Problem requirements:
Go through the material and return every line that contains the string "livraison".

Provided information:
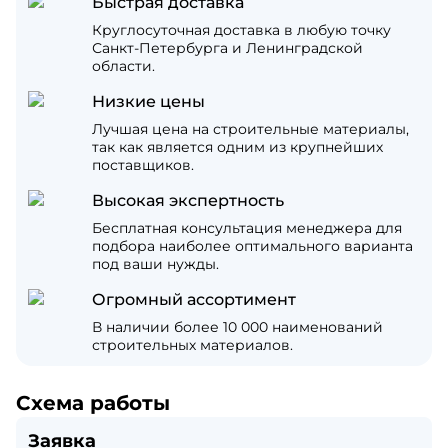
Быстрая доставка
Круглосуточная доставка в любую точку
Санкт-Петербурга и Ленинградской
области.
Низкие цены
Лучшая цена на строительные материалы,
так как является одним из крупнейших
поставщиков.
Высокая экспертность
Бесплатная консультация менеджера для
подбора наиболее оптимального варианта
под ваши нужды.
Огромный ассортимент
В наличии более 10 000 наименований
строительных материалов.
Схема работы
Заявка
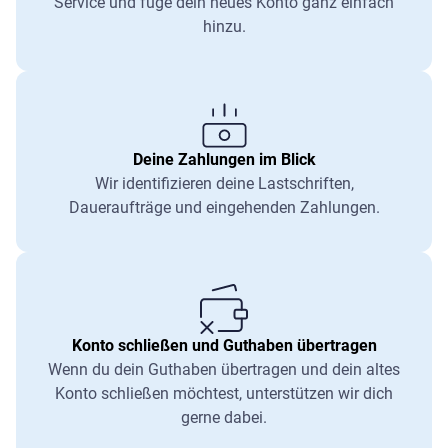
Service und füge dein neues Konto ganz einfach
hinzu.
Deine Zahlungen im Blick
Wir identifizieren deine Lastschriften,
Daueraufträge und eingehenden Zahlungen.
Konto schließen und Guthaben übertragen
Wenn du dein Guthaben übertragen und dein altes
Konto schließen möchtest, unterstützen wir dich
gerne dabei.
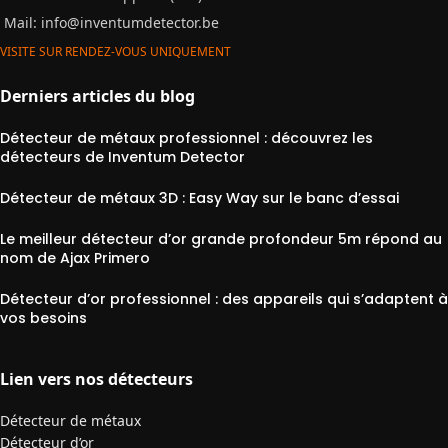
Mail:
info@inventumdetector.be
VISITE SUR RENDEZ-VOUS UNIQUEMENT
Derniers articles du blog
Détecteur de métaux professionnel : découvrez les
détecteurs de Inventum Detector
Détecteur de métaux 3D : Easy Way sur le banc d’essai
Le meilleur détecteur d’or grande profondeur 5m répond au
nom de Ajax Primero
Détecteur d’or professionnel : des appareils qui s’adaptent à
vos besoins
Lien vers nos détecteurs
Détecteur de métaux
Détecteur d’or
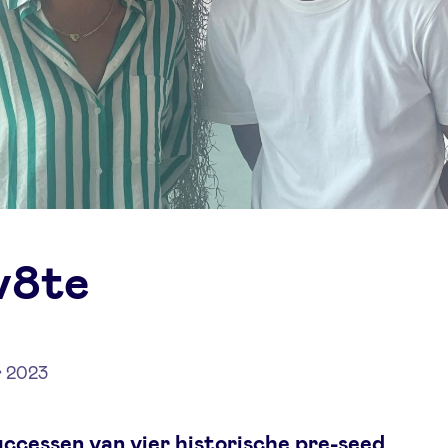
v8te
r 2023
uccessen van vier historische pre-seed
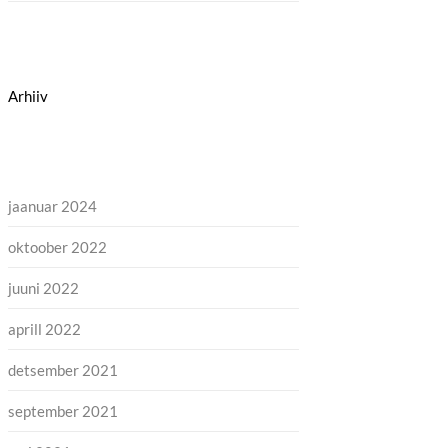
Arhiiv
jaanuar 2024
oktoober 2022
juuni 2022
aprill 2022
detsember 2021
september 2021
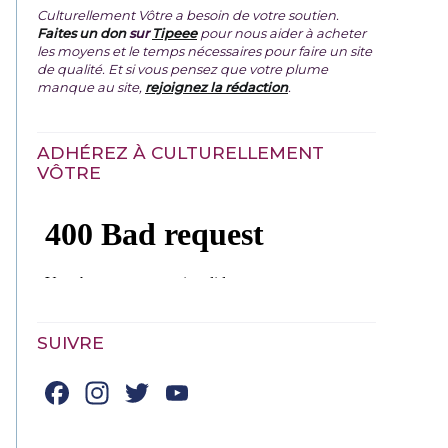
Culturellement Vôtre a besoin de votre soutien.
Faites un don
sur
Tipeee
pour nous aider à acheter
les moyens et le temps nécessaires pour faire un site
de qualité. Et si vous pensez que votre plume
manque au site,
rejoignez la rédaction
.
ADHÉREZ À CULTURELLEMENT
VÔTRE
SUIVRE
Facebook
Instagram
Twitter
YouTube
Channel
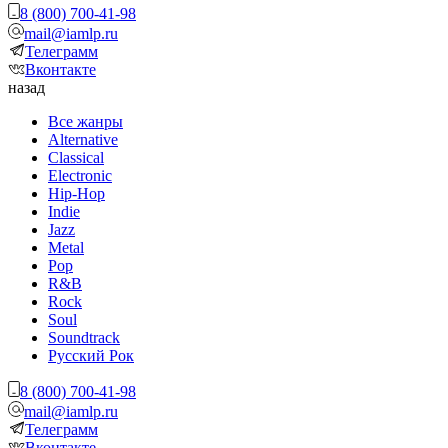
8 (800) 700-41-98
mail@iamlp.ru
Телеграмм
Вконтакте
назад
Все жанры
Alternative
Classical
Electronic
Hip-Hop
Indie
Jazz
Metal
Pop
R&B
Rock
Soul
Soundtrack
Русский Рок
8 (800) 700-41-98
mail@iamlp.ru
Телеграмм
Вконтакте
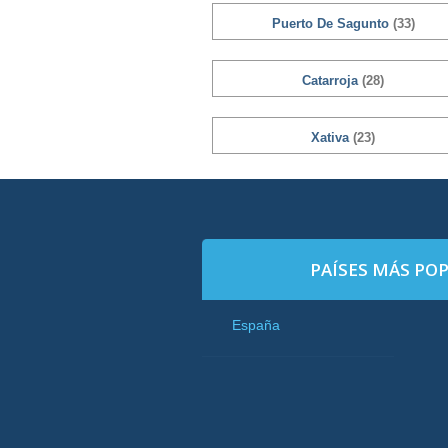
Puerto De Sagunto
(33)
Catarroja
(28)
Xativa
(23)
PAÍSES MÁS PO
España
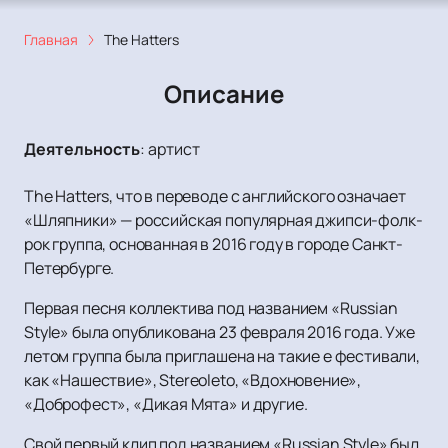
Главная
The Hatters
Описание
Деятельность
:
артист
The Hatters, что в переводе с английского означает
«Шляпники» — российская популярная джипси-фолк-
рок группа, основанная в 2016 году в городе Санкт-
Петербурге.
Первая песня коллектива под названием «Russian
Style» была опубликована 23 февраля 2016 года. Уже
летом группа была приглашена на такие е фестивали,
как «Нашествие», Stereoleto, «Вдохновение»,
«Доброфест», «Дикая Мята» и другие.
Свой первый клип под названием «Russian Style» был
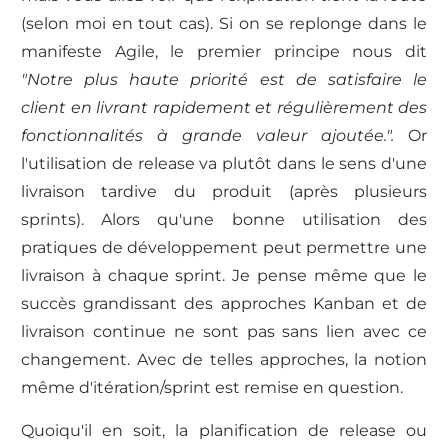
(selon moi en tout cas). Si on se replonge dans le
manifeste Agile, le premier principe nous dit
"Notre plus haute priorité est de satisfaire le
client en livrant rapidement et régulièrement des
fonctionnalités à grande valeur ajoutée.".
Or
l'utilisation de release va plutôt dans le sens d'une
livraison tardive du produit (après plusieurs
sprints). Alors qu'une bonne utilisation des
pratiques de développement peut permettre une
livraison à chaque sprint. Je pense même que le
succès grandissant des approches Kanban et de
livraison continue ne sont pas sans lien avec ce
changement. Avec de telles approches, la notion
même d'itération/sprint est remise en question.
Quoiqu'il en soit, la planification de release ou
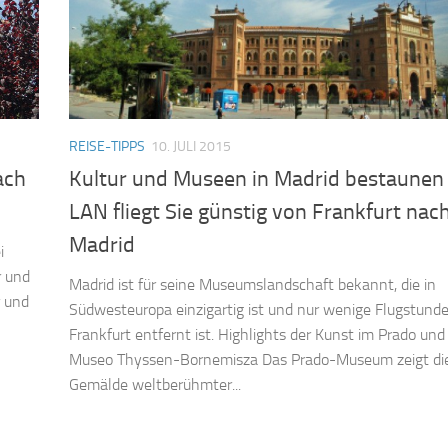
REISE-TIPPS
10. JULI 2015
ach
Kultur und Museen in Madrid bestaunen
LAN fliegt Sie günstig von Frankfurt nac
Madrid
i
r und
Madrid ist für seine Museumslandschaft bekannt, die in
r und
Südwesteuropa einzigartig ist und nur wenige Flugstund
Frankfurt entfernt ist. Highlights der Kunst im Prado un
Museo Thyssen-Bornemisza Das Prado-Museum zeigt di
Gemälde weltberühmter...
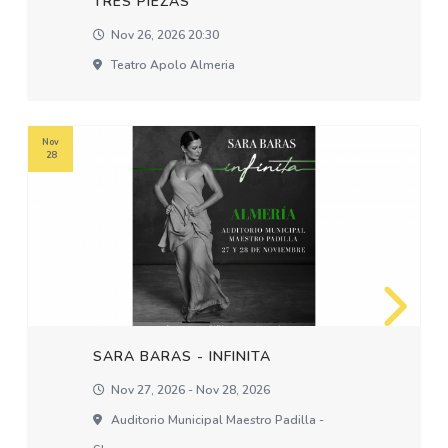
TRES PIEZAS
Nov 26, 2026 20:30
Teatro Apolo Almeria
Nov
28
SARA BARAS - INFINITA
Nov 27, 2026 - Nov 28, 2026
Auditorio Municipal Maestro Padilla -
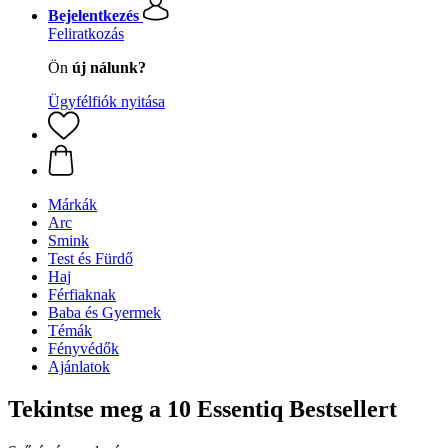
Bejelentkezés
Feliratkozás
Ön
új nálunk?
Ügyfélfiók nyitása
Márkák
Arc
Smink
Test és Fürdő
Haj
Férfiaknak
Baba és Gyermek
Témák
Fényvédők
Ajánlatok
Tekintse meg a 10 Essentiq Bestsellert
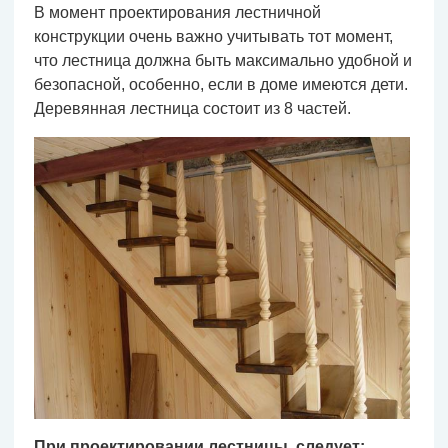
В момент проектирования лестничной
конструкции очень важно учитывать тот момент,
что лестница должна быть максимально удобной и
безопасной, особенно, если в доме имеются дети.
Деревянная лестница состоит из 8 частей.
При проектировании лестницы, следует:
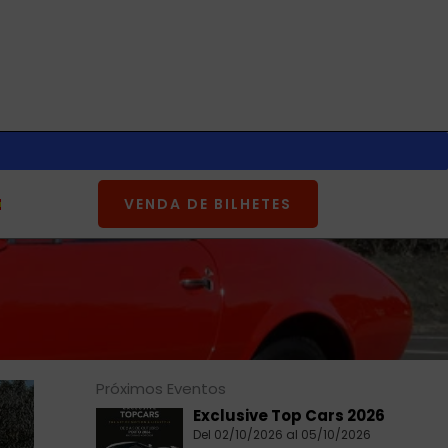
VENDA DE BILHETES
Próximos Eventos
Exclusive Top Cars 2026
Del 02/10/2026 al 05/10/2026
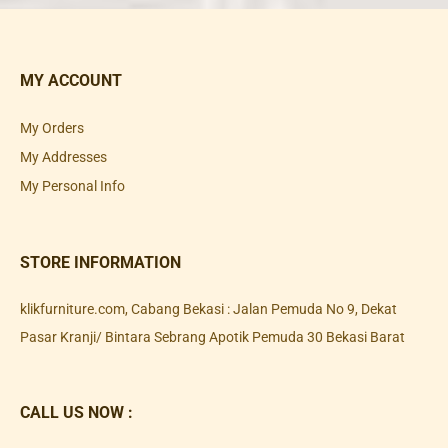
MY ACCOUNT
My Orders
My Addresses
My Personal Info
STORE INFORMATION
klikfurniture.com, Cabang Bekasi : Jalan Pemuda No 9, Dekat
Pasar Kranji/ Bintara Sebrang Apotik Pemuda 30 Bekasi Barat
CALL US NOW :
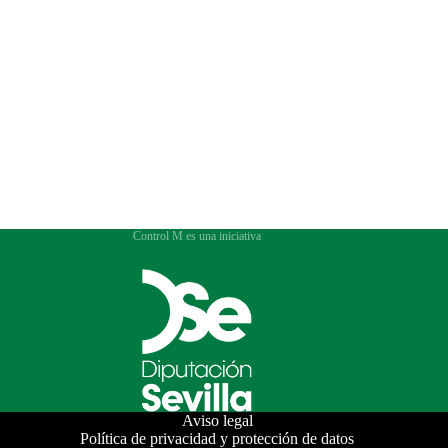
Control M es una iniciativa
Aviso legal
Política de privacidad y protección de datos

Expected answer:
livraison tardive du produit (après plusieurs
livraison à chaque sprint. Je pense même que le
livraison continue ne sont pas sans lien avec ce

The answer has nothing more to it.